Film

Das Ding im Kopf

Die argentinische Regisseurin Natalia Meta versetzt das Publikum in ihrem Film »El Prófugo« in die Psyche einer Frau, die sich selbst sucht.

Dringen die Figuren, denen die Synchronsprecherin Inès im dunklen Tonstudio ihre Stimme leiht, in ihren Kopf? Ist es ihr Ex-Freund, der aus dem Jenseits mit ihr spricht? Oder treiben sie einfach Stress und Schlaflosigkeit in den Wahnsinn? Was es auch immer ist, die junge Frau verliert zunehmend den Bezug zur Wirklichkeit. Zumindest will das Natalia Meta in ihrem als Psycho-Sex-Thriller angekündigten Wettbewerbsbeitrag »El Profugo« glauben machen.

Was hier Wirklichkeit und was Wahn ist, bleibt von Beginn an unklar. Es ist ein ständiges Spiel der Ebenen, (Tag)Träume, Fantasien und Sequenzen der Filme, die Inès synchronisiert, legen sich übereinander und entführen die Zuschauer:innen in eine Welt, in der nicht mehr klar zu sagen ist, ob die Wirklichkeit übel mit der Figur spielt oder die Figur ihren Ängsten erliegt.

Einiges passiert im Laufe der knapp 90 Minuten. Inès Freund kommt ums Leben, ihre Mutter nistet sich bei ihr ein und ein junger Orgelbauer macht ihr engagiert den Hof. Aber geschieht das alles wirklich? Oder sind es Hirngespinste? Oder vielleicht beides? Man weiß es nicht so genau. Auch dass Inès, die ihren Lebensunterhalt nicht nur mit ihrer Stimme verdient, sondern in ihrer Freizeit in einem Chor singt, zunehmend die Kontrolle über ihre Stimme verliert und sich seltsame Geräusche in ihre Aufnahmen verirren, gehört zu den Mysterien dieses Films.

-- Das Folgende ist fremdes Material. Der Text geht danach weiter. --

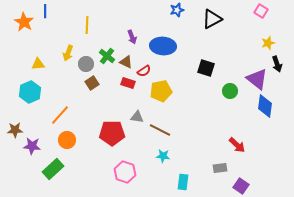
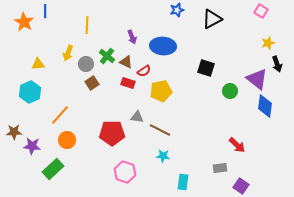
brown star: moved 1 px left, 2 px down
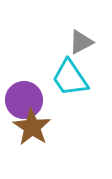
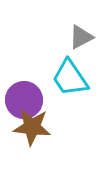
gray triangle: moved 5 px up
brown star: rotated 27 degrees counterclockwise
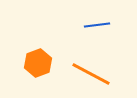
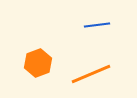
orange line: rotated 51 degrees counterclockwise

Érica Rivas und Nahuel Pérez Biscayart in »El prófugo | The Intruder« von Natalia Meta | ARG, MEX 2020, Wettbewerb | © Rei Cine SRL, Picnic Producciones SRL

Der Großteil der Handlung spielt sich im Zwielicht ab – entweder in abgedunkelten oder künstlich belichteten Räumen oder bei Nacht, wenn die Gegenwart in den somnambulen Zustand zwischen Traum und Wirklichkeit hinübergleitet. Zudem arbeitet Kamerafrau Bárbara Alvarez viel mit Spiegelungen, Unschärfen und Bildtiefe, um den surrealen Zustand der Unsicherheit, der Inès umgibt, ins Bildhafte zu übersetzen. Das funktioniert auch sehr gut, der Übergang ins Psychedelische der Heldin ist fließend. Das liegt aber auch an Érica Rivas konzentriertem Spiel, das eine Frau verkörpert, die nicht weiß, was genau mit ihr passiert, aber spürt, dass es von großer Bedeutung ist.

»Sie leiden an einem Eindringling«, flüstert ihr eine Kollegin eines Tages zu, als sich die Probleme bei den Aufnahmen nicht lösen lassen. Sie drängt die junge Frau, diesen Eindringling dringend loszuwerden, weil es sonst schlimm enden könnte.

Der argentinischen Regisseurin Natalia Meta ist eine verschlungene Allegorie auf die Sehnsucht und das Begehren einer Frau gelungen, die sich auf eine geheimnisvolle Suche nach sich selbst macht.